To transport the football team to away matches we put a tarp over the back of the truck and put planks over banana boxes for the players to sit on. Home games were played on the land owned by Youngs behind the Corio Shire Hotel. The old cow shed behind the pub was their change room. They sometimes had functions there. I remembered coming home from the Palais on Saturday nights and we’d get off there if the club was having a pie night. One night Andy Doyle was marching around the oval playing the bagpipes with all the drunks following in a line behind him.

 

The first dances I can recall in North Shore were held in the Sons of Temperance hall in North Shore Road opposite Fords.

 

Dad loved music. He couldn’t read a note but he’d listen to a tune on the wireless and before long could pick it out on the piano. He also played the piano accordion and the banjo. Tom Byers was a saxophonist and I played the drums. Joyce also played the piano.

 

After the war the footy club moved to the oval in the west and built new change rooms there with 6” x 1” planks that Dad managed to get from the Wheat Authority.

 

 I became the President of the Cricket Club in the 1940s. I was one of the steering committee to get the first kindergarten going. We ran a popular girl contest to raise funds. One of the women on the committee suggested that more than one kindergarten was needed so we applied for additional grant money and got it.

 

Ernie Harris was employed at Ford in their transport division and one day he phoned Dad and asked, “What are you doing with those trucks of yours?”

“There’s two of them doing nothing at the moment.”

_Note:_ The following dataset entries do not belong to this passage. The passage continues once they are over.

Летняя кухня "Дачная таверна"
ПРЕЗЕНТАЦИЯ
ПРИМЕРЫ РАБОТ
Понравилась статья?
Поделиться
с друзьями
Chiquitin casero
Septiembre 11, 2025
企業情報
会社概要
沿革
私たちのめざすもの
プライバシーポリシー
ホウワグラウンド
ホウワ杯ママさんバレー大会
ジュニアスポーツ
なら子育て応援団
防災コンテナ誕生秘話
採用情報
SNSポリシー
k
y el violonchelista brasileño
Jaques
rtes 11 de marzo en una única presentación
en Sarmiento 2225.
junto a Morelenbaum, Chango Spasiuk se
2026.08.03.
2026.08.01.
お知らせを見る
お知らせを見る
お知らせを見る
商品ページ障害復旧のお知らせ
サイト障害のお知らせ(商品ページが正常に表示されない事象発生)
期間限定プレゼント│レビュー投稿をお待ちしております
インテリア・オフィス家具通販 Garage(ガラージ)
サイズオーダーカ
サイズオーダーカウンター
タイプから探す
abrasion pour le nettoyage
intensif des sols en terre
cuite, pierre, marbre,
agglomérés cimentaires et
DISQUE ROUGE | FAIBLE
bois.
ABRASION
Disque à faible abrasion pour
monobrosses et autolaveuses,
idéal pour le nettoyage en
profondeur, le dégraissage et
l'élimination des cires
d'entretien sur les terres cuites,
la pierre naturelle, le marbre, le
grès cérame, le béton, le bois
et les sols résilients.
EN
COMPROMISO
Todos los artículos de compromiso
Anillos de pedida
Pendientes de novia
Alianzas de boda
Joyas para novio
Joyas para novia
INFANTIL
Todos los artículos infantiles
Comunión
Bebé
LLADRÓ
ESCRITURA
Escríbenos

“Well send them down here and I’ll give you a job carting crates from the wharf.” That’s how it started. Well we bought another truck and then a semi-trailer. Eventually we had about 20 trucks and about another 20 subcontracted just carrying for Ford.

 

Dad was a Corio Shire councilor for 10 1/2 years. He pressured council to develop Windsor Park. When John Holland finished developing the Norlane Housing Commission estates I approached them to ask what they were going to do with their “igloo” – their distinctively shaped administration building. “If you can shift it, you can have it,” they said. We wanted to convert it to a youth club. So we brought over our truck and crane and moved it to Windsor Park. The Council came to the party and laid a floor.

 

Dad died at the age of 62. I was urged to nominate for the vacant seat and was elected to replace Dad in Hovell Ward and served for 19 ½ years.